Why not run multiple projects' agents in one Gateway? OpenClaw agents share a single workspace. Different projects' SOUL.md files would overwrite each other, and heartbeat scheduling would get confused. The cleanest isolation is separate .openclaw directories per project.

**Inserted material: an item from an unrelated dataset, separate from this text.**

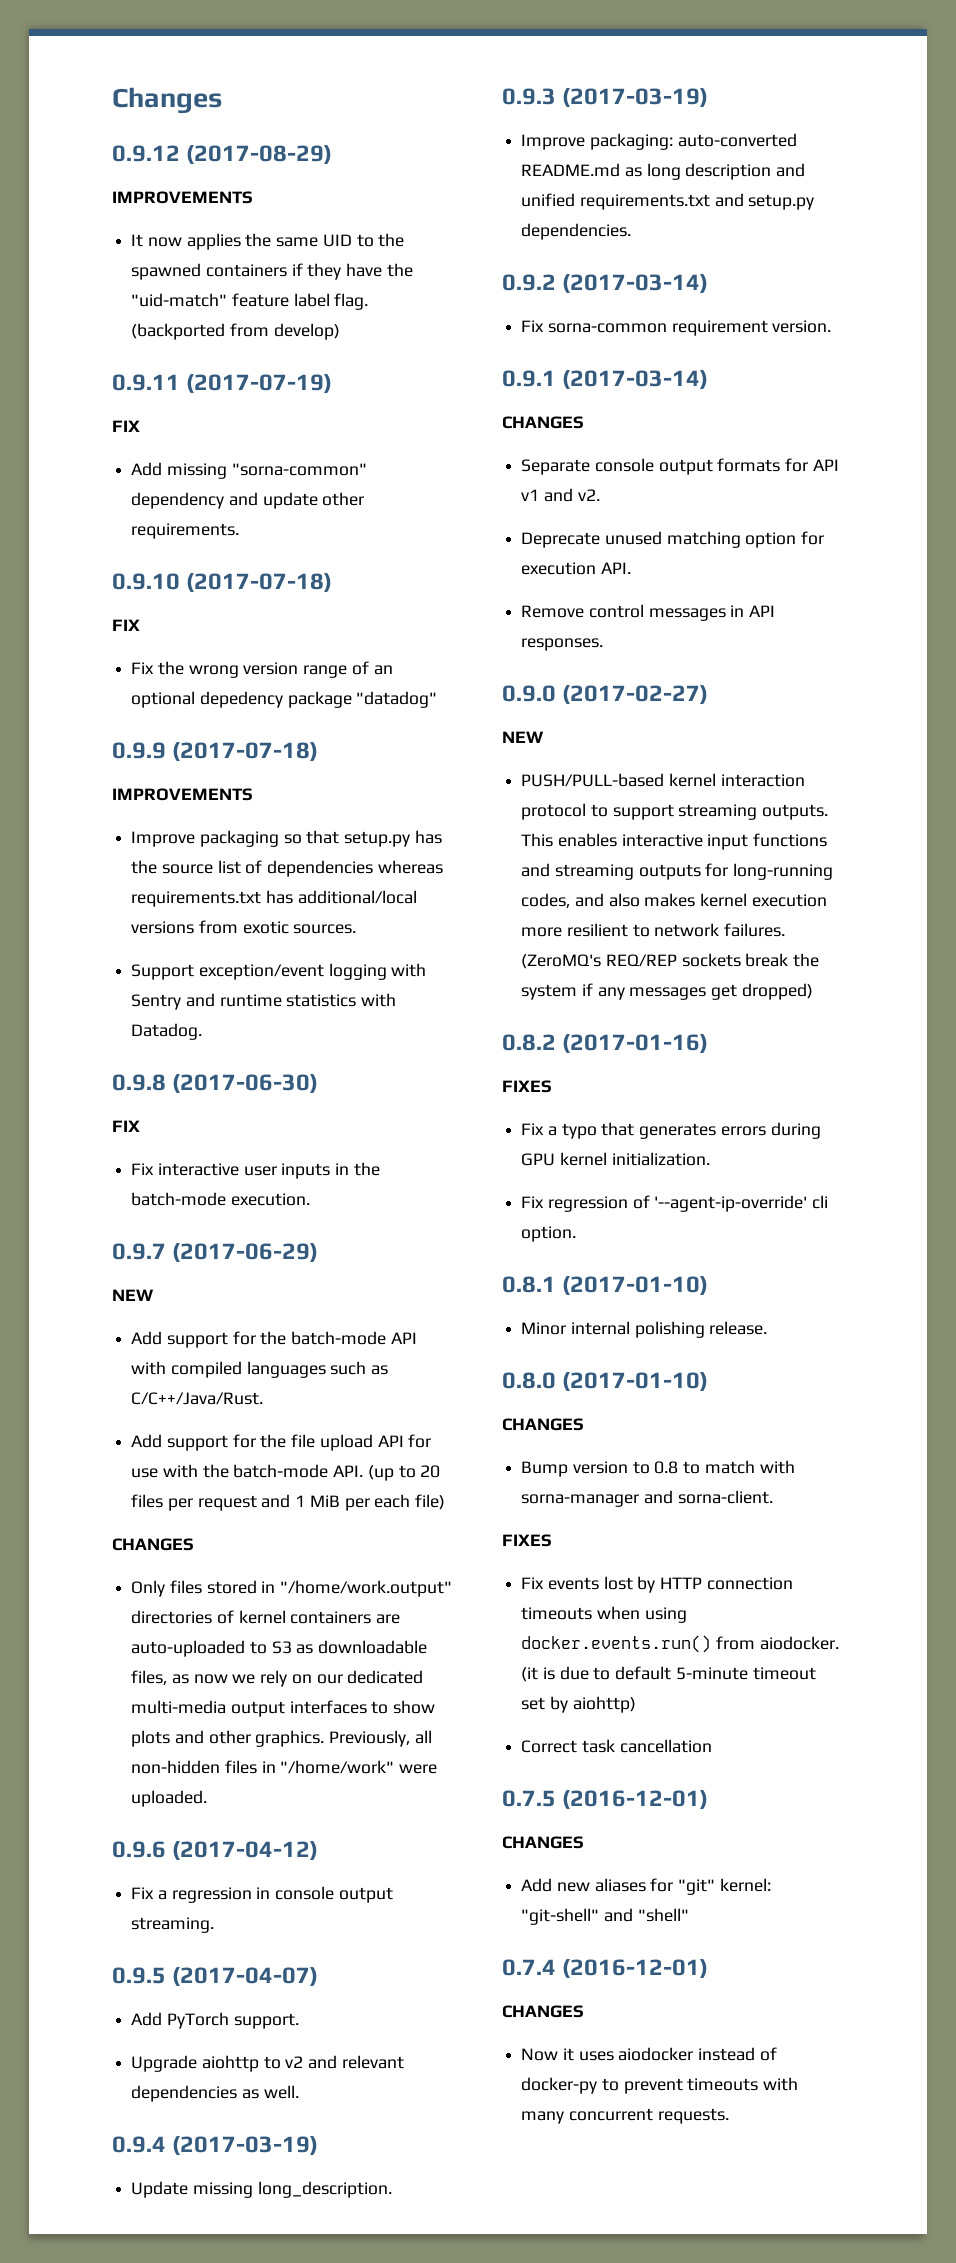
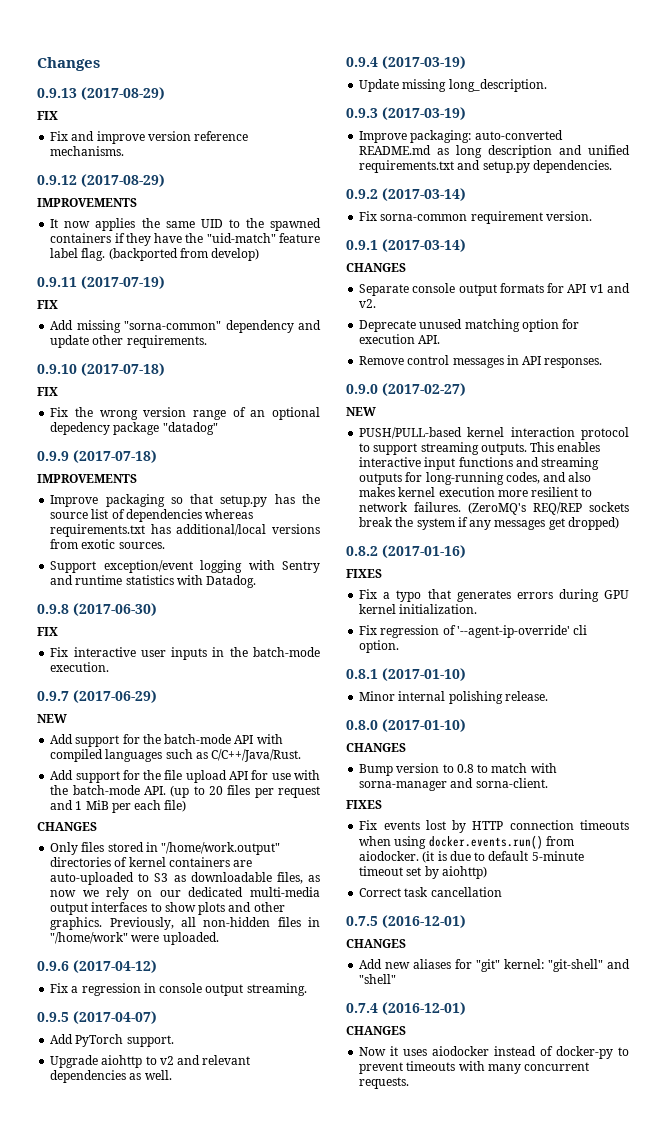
(222, 100) none -> [37,87,165,100] [37,111,58,120] [50,131,249,144] [50,146,125,156] // 0.9.13 (2017-08-29) // FIX // Fix and improve version reference mechanisms.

Should SSH keys be shared across projects? Depends. If multiple projects push to the same Gitea, sharing keys makes sense (use symlinks). If projects access different Git services, separate keys are more secure.

Takeaway

The core idea behind this refactoring is simple: find the coupling, parameterize it.

  • Image coupling → layered Dockerfiles
  • Orchestration coupling → .env parameterization
  • Data coupling → project directory isolation

The end result: switching projects means changing one line in .envPROJECT=xxx — then docker compose up -d. Each project's agent config, workspace state, and SSH credentials are fully independent.

The OpenClaw Gateway is already a generic AI Agent runtime. Our job isn't to modify it — it's to not let our deployment patterns limit its generality.